Hugues Capet sentit ce besoin et de Charles de l'utilité d'avoir pour lui le clergé, lorsque Charles se mit en devoir de réclamer la couronne qui lui avoit été enlevée. Le Lorrain s'adressa à Adalbéron, archevêque de Reims, et lui demanda conseil sur les mesures qu'il devoit prendre pour s'assurer la succession de son neveu. Peut-être vouloit-il engager le prélat à le sacrer; cérémonie qui mettoit alors un grand poids dans

l'opinion publique. Quoiqu'attaché à la famille de Lothaire, auquel il devoit son archevêché, le prélat, qui venoit de couronner Hugues Capet, répondit à Charles ces paroles tirées d'une de ces lettres Rappelez-vous ce que je vous ai dit, quand vous m'avez consulté ; c'étoit alors qu'il falloit gagner la faveur des grands du royaume : car pouvois.je seul vous faire roi? C'est ici une affaire publique, et qui ne dépend pas d'un particulier. Vous m'accusez d'être ennemi du sang royal. J'atteste mon Rédempteur que je ne vous hais pas. Vous me demandez ce que vous devez faire, je ne le sais pas, et quand je le saurois, je n'oserois vous le dire.

#### LIGNES EXTRAITES

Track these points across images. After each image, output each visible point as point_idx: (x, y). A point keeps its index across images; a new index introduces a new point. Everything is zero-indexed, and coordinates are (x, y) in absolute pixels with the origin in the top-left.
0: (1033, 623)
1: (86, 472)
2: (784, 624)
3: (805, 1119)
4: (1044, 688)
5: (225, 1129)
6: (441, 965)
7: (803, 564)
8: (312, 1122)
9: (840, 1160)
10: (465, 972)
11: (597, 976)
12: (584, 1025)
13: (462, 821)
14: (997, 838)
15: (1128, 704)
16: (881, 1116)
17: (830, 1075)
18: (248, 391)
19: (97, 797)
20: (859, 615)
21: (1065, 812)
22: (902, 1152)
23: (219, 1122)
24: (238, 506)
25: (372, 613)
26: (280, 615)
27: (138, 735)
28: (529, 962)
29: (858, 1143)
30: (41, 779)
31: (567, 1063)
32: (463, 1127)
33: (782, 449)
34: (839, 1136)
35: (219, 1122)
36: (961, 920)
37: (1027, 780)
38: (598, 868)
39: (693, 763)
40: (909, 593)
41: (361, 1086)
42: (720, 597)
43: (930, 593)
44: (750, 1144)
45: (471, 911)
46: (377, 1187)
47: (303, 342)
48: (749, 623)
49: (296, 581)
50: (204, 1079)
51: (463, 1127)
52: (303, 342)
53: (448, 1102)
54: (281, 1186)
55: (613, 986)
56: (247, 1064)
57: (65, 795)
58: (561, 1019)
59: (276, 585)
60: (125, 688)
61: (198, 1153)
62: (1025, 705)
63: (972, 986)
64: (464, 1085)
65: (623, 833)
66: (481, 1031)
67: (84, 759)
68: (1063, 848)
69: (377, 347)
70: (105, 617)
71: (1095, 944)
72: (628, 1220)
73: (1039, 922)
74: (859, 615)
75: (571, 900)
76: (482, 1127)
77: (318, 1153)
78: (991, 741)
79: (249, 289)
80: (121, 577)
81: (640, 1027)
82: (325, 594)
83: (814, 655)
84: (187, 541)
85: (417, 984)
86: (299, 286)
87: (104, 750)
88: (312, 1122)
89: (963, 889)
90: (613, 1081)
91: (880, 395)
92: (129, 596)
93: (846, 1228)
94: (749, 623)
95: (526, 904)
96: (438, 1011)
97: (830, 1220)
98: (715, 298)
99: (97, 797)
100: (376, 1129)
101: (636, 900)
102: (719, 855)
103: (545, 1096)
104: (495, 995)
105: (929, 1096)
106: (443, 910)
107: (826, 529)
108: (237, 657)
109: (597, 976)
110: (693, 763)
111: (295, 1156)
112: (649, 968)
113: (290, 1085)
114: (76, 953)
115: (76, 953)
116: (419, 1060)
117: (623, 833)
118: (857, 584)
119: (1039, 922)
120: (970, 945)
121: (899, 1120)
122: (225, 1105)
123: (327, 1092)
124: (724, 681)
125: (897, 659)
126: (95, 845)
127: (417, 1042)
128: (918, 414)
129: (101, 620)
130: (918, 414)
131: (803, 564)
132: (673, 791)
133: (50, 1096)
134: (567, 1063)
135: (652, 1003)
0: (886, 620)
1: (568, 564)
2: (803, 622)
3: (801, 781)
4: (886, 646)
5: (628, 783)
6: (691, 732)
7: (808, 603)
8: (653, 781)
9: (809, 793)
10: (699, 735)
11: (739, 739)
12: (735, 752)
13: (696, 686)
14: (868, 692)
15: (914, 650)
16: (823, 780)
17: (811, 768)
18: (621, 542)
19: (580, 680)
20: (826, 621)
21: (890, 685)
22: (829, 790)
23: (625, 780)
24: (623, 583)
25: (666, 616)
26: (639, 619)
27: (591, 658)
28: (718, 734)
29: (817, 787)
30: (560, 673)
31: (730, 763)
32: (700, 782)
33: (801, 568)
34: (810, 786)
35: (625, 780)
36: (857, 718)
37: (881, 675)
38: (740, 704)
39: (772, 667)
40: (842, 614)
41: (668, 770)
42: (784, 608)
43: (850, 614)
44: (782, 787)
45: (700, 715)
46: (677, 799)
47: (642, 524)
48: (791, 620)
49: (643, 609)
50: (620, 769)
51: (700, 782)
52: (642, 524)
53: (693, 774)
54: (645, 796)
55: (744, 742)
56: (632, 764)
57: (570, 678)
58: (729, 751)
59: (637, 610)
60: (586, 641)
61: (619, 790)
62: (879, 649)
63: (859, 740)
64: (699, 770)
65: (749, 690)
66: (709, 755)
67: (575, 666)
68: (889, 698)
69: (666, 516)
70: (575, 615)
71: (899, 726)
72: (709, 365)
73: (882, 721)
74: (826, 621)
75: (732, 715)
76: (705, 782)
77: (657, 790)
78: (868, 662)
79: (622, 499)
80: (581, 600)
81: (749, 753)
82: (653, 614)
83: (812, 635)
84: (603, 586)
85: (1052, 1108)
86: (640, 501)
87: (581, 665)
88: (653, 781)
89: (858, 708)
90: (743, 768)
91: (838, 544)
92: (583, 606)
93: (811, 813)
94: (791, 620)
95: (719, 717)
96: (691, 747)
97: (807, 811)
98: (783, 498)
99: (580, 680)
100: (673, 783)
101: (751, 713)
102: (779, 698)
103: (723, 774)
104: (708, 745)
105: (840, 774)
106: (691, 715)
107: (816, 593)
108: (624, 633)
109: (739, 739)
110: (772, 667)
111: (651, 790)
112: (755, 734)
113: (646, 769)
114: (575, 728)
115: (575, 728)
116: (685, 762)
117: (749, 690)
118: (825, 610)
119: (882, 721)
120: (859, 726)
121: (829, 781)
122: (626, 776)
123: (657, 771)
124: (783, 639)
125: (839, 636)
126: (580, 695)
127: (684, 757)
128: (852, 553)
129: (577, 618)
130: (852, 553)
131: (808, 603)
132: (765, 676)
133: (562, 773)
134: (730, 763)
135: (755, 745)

#### CONSIGNE 1
D'après le texte sur Charles et la couronne, à qui le Lorrain demanda-t-il conseil pour s'assurer la succession de son neveu ?
#### CONSIGNE 2
Reprenez le texte sur Charles et l'archevêque de Reims à la suite de sa dernière phrase.
Les lignes n'ont aucun lien avec le texte à lire.

#### RÉPONSE ATTENDUE 1
À Adalbéron, archevêque de Reims.

#### RÉPONSE ATTENDUE 2
L'affaire étoit décidée : Hugues Capet avoit pris les devants, non-seulement pour lui-même; mais il se hâta encore de prendre la même précaution pour Robert, son fils, âgé de quinze ans. Six mois après avoir été reconnu roi, il obtint des prélats et seigneurs assemblés à Orléans, que ce jeune prince lui seroit associé, et il le fit couronner dans cette ville.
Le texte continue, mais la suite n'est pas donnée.